Expert advice for acing the BMAT Exam
Much of the advice that you should be aware of has already been covered above. However, it’s vital to consider each of the following points:
– First, you can never practise too much. Practising past papers is an essential part of BMAT preparation. It will give you an idea of the types of questions you can expect and help you identify your areas of weakness. You should aim to practise as many past papers as possible, and ensure that you practise under timed conditions to simulate the exam environment accurately. Also as mentioned, you must equally develop strong time management skills – you will have only 60 minutes to answer 35 questions in Section 1 and only 30 minutes to answer 27 questions in Section 2.
– Remember to develop a study plan at the outset. A study plan will help you organise your preparation and ensure that you cover all the topics tested in the exam. You should allocate sufficient time to each section of the exam, based on your strengths and weaknesses – and be honest with yourself about your weaknesses.

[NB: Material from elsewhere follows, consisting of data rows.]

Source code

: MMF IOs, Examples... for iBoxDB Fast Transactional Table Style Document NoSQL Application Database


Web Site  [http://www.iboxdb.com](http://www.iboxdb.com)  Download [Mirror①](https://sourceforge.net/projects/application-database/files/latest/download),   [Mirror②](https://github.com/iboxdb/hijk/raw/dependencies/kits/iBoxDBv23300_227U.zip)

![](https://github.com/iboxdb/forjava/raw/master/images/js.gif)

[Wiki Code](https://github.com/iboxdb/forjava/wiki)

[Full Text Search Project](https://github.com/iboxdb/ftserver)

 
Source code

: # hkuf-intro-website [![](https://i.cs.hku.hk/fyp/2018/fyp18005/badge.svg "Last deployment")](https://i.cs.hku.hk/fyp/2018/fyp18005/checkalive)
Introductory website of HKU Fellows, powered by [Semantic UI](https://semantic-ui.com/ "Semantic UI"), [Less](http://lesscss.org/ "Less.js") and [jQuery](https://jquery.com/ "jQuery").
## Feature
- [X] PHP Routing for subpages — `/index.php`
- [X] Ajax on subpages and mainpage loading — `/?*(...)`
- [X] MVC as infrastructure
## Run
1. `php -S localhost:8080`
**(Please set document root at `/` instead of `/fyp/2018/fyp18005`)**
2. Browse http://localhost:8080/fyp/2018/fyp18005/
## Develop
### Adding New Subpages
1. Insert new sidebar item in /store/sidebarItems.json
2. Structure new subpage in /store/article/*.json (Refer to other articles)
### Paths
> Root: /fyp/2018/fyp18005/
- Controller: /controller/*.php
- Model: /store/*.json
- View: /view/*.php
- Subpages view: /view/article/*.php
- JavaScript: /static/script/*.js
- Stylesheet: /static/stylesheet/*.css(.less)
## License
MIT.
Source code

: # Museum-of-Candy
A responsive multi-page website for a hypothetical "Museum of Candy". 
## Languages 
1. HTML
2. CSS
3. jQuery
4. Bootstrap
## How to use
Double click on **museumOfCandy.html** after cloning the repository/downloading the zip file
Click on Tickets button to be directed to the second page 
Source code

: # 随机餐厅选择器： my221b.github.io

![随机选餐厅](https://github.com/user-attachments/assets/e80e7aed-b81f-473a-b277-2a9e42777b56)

– Remember to cover all scientific aspects of the test – no matter how confident you feel on Chemistry, for example, you must still work through the syllabus to ensure that you have no blindspots or areas of weakness.
– Whilst the essay writing component will rely heavily on your ability to write, it also relies on your knowledge of current affairs, on your ability to craft arguments – the latter of which is heavily reliant on understanding how others have crafted arguments themselves. Therefore, try to stay up to date with current affairs and opinion pieces – that means making use of reputable newspapers and magazines, as well as websites. In particular, sites like the BBC, the Guardian, the Times, the Telegraph and other broadsheet papers are a great source of news, opinion, and reasoned argument that you can use to inform your own writing.